GC used by .NET Framework is also generational. Objects are assigned a generation; newly created objects belong to Generation 0. The objects that survive a garbage collection are tagged as Generation 1, and the Generation 1 objects that survive another collection are Generation 2 objects. .NET Framework uses up to Generation 2 objects. Higher generation objects are garbage collected less frequently than lower generation objects. This helps increase the efficiency of garbage collection, as older objects tend to have a longer lifetime than newer objects. Thus, by eliminating older (and thus more likely to survive a collection) objects from the scope of a collection run, fewer objects need to be checked and compacted.

Simplified deployment:
.NET Framework includes design features and tools which help manage the installation of computer software to ensure that it does not interfere with previously installed software, and that it conforms to security requirements.[citation needed]

Performance:
When an application is first launched, the .NET Framework compiles the CIL code into executable code using its just-in-time compiler, and caches the executable program into the .NET Native Image Cache.[41][42] Due to caching, the application launches faster for subsequent launches, although the first launch is usually slower. To increase speed of the first launch, developers may use the Native Image Generator utility to manually compile and cache any .NET application, ahead-of-time.

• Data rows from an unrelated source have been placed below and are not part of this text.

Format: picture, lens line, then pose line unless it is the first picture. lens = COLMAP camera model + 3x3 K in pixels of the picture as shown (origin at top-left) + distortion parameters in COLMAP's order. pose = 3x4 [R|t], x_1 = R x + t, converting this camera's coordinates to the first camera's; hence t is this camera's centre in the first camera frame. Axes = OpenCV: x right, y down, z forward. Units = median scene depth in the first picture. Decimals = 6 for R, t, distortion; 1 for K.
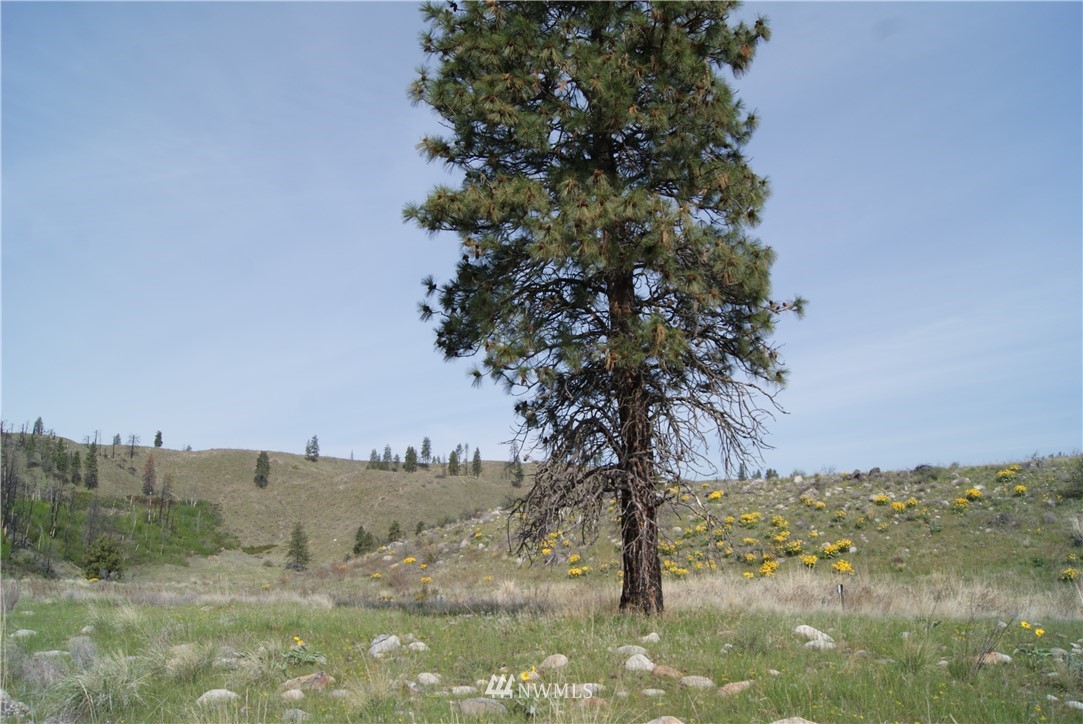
lens RADIAL K [[847.1, 0, 543.0], [0, 847.1, 362.7], [0, 0, 1]] dist [-0.081224, 0.010569]
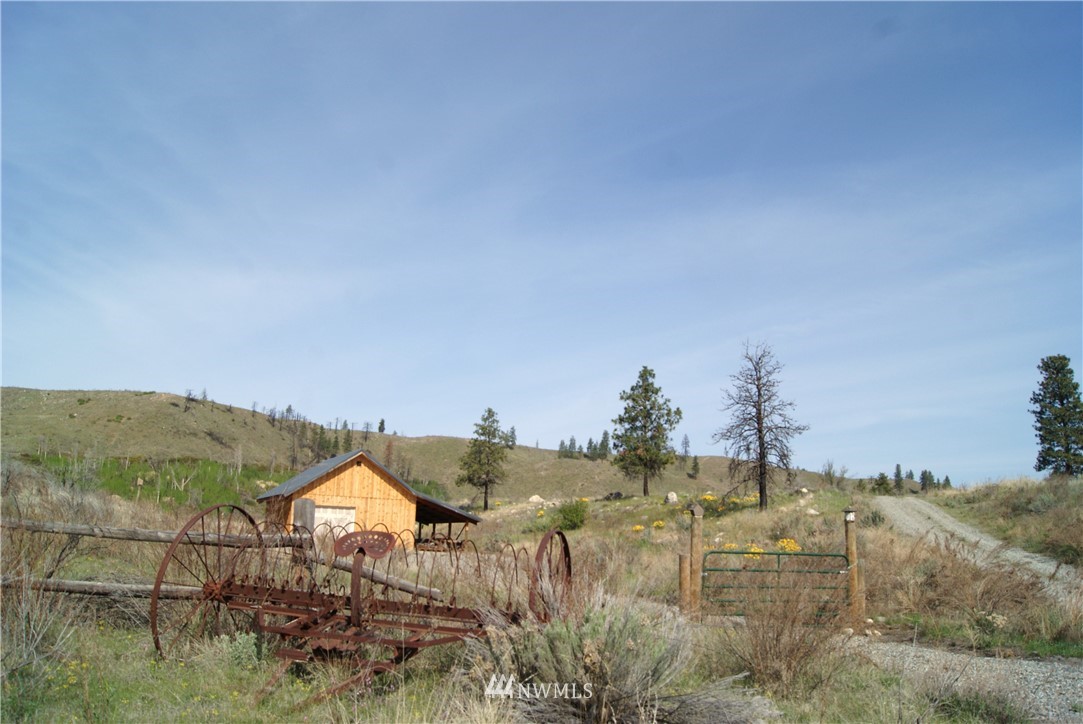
lens RADIAL K [[847.1, 0, 552.6], [0, 847.1, 362.3], [0, 0, 1]] dist [-0.081224, 0.010569]
pose [[0.989646, 0.023282, -0.141629, -0.068876], [-0.021395, 0.999661, 0.014829, -0.020089], [0.141926, -0.011645, 0.989809, -0.134194]]
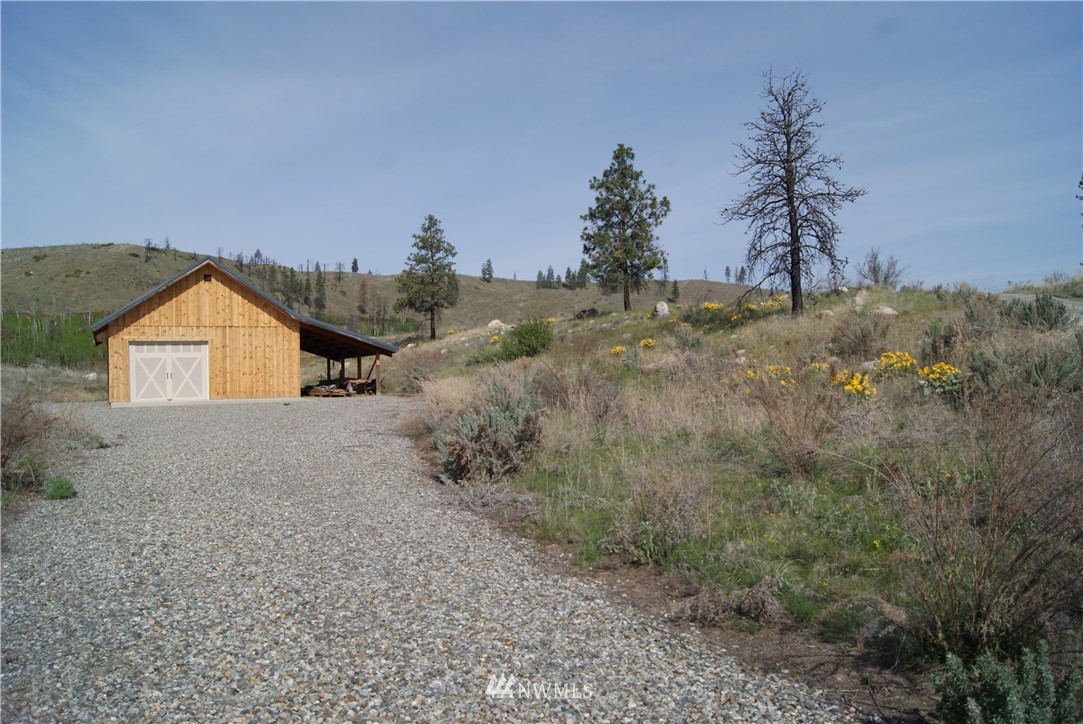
lens RADIAL K [[847.1, 0, 552.0], [0, 847.1, 357.6], [0, 0, 1]] dist [-0.081224, 0.010569]
pose [[0.993290, -0.000343, -0.115645, -0.069555], [0.024292, 0.978304, 0.205744, -0.015478], [0.113066, -0.207172, 0.971749, -0.113592]]
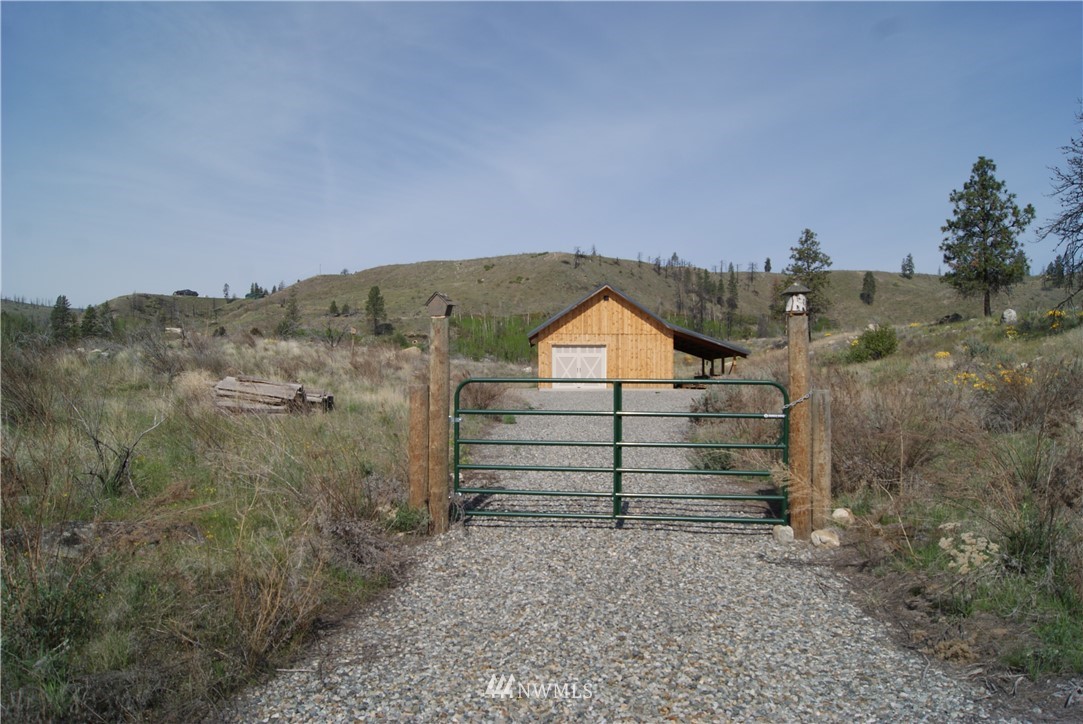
lens RADIAL K [[847.1, 0, 549.3], [0, 847.1, 356.9], [0, 0, 1]] dist [-0.081224, 0.010569]
pose [[0.824651, 0.011880, -0.565517, -0.061834], [0.105383, 0.979048, 0.174239, -0.017815], [0.555739, -0.203282, 0.806121, -0.123751]]
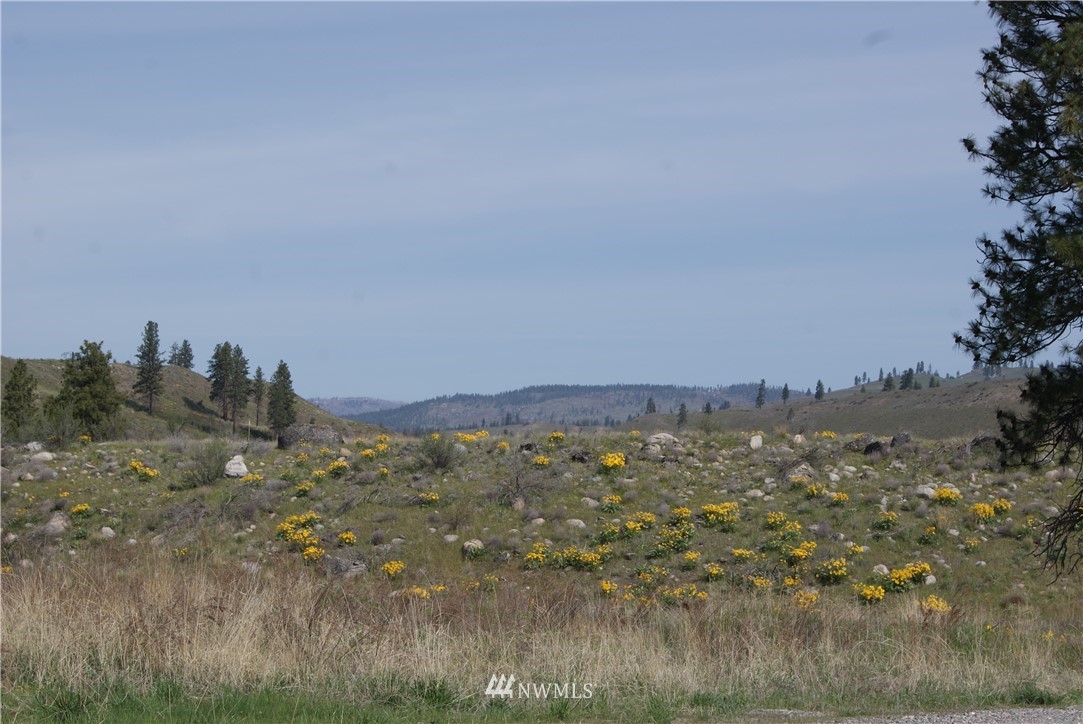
lens RADIAL K [[2418.3, 0, 585.9], [0, 2418.3, 380.4], [0, 0, 1]] dist [0.004898, 0.000000]
pose [[0.906270, 0.074563, 0.416071, -0.040718], [-0.135117, 0.983777, 0.118006, -0.006107], [-0.400522, -0.163163, 0.901643, -0.030804]]
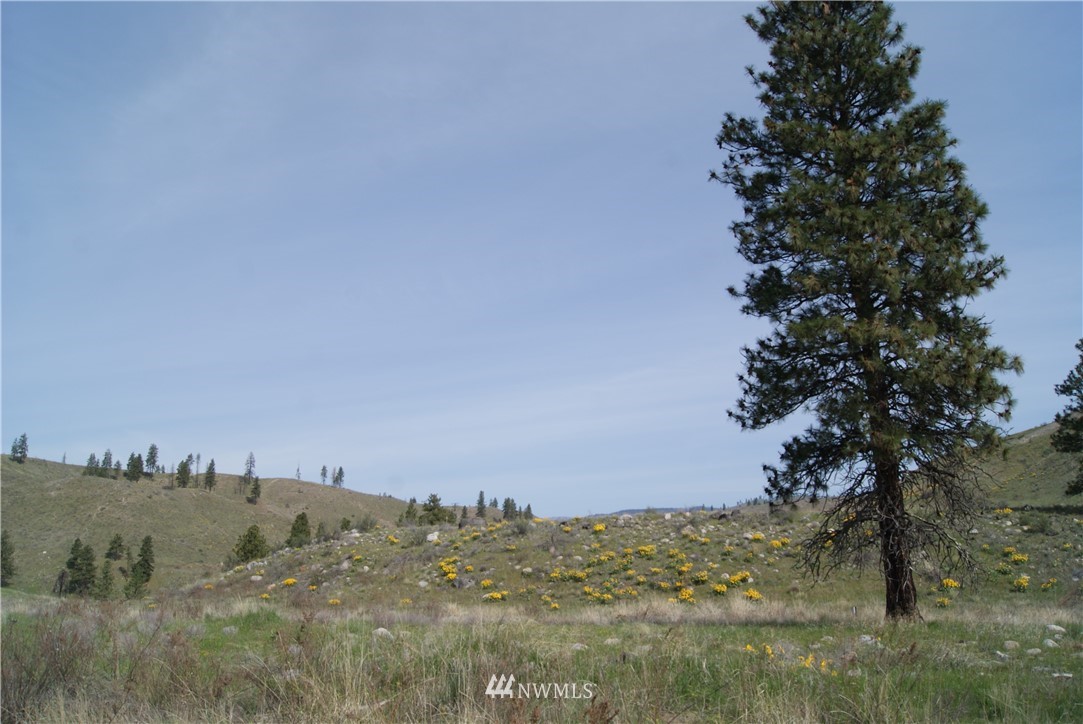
lens RADIAL K [[847.1, 0, 556.5], [0, 847.1, 368.4], [0, 0, 1]] dist [-0.081224, 0.010569]
pose [[0.944741, 0.092240, 0.314573, -0.020175], [-0.085595, 0.995718, -0.034904, -0.000663], [-0.316446, 0.006050, 0.948591, -0.002999]]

The garbage collector, which is integrated into the environment, can introduce unanticipated delays of execution over which the developer has little direct control. "In large applications, the number of objects that the garbage collector needs to deal with can become very large, which means it can take a very long time to visit and rearrange all of them."

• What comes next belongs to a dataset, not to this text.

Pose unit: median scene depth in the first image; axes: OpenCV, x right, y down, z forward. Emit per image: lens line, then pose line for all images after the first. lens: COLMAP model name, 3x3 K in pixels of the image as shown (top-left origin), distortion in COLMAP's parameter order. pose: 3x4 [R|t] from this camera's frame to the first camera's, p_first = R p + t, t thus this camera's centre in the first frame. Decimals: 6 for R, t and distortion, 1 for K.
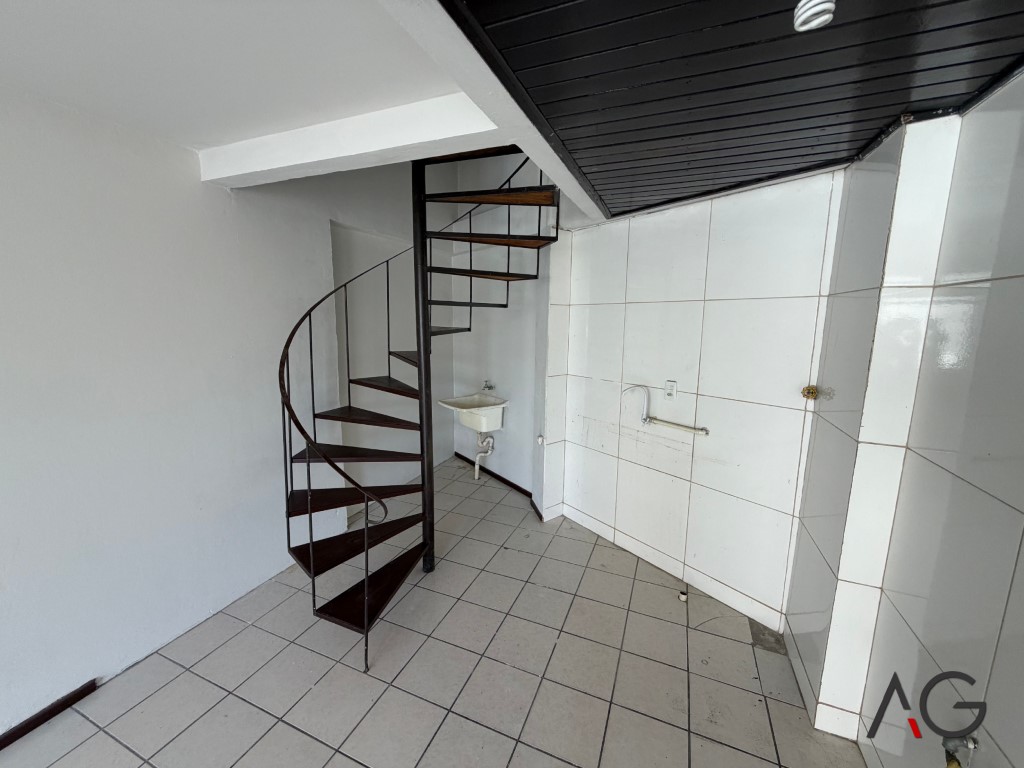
lens RADIAL K [[407.4, 0, 509.6], [0, 407.4, 382.1], [0, 0, 1]] dist [0.001103, -0.000037]
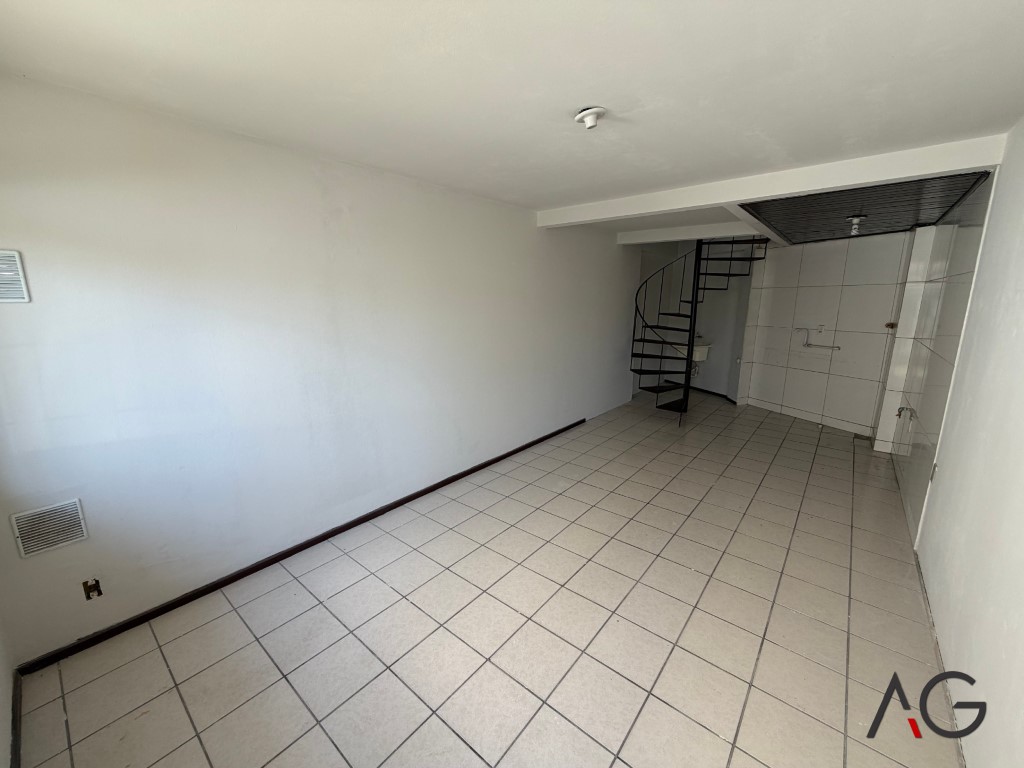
lens RADIAL K [[407.4, 0, 509.6], [0, 407.4, 382.1], [0, 0, 1]] dist [0.001103, -0.000037]
pose [[0.957210, 0.049081, -0.285202, -0.487828], [-0.036645, 0.998137, 0.048782, 0.231721], [0.287065, -0.036244, 0.957225, -1.372784]]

.NET Framework provides support for calling Streaming SIMD Extensions (SSE) via managed code from April 2014 in Visual Studio 2013 Update 2. However, Mono has provided support for SIMD Extensions as of version 2.2 within the Mono.Simd namespace; before. Mono's lead developer Miguel de Icaza has expressed hope that this SIMD support will be adopted by CLR's ECMA standard.[44] Streaming SIMD Extensions have been available in x86 CPUs since the introduction of the Pentium III. Some other architectures such as ARM and MIPS also have SIMD extensions. In case the CPU lacks support for those extensions, the instructions are simulated in software.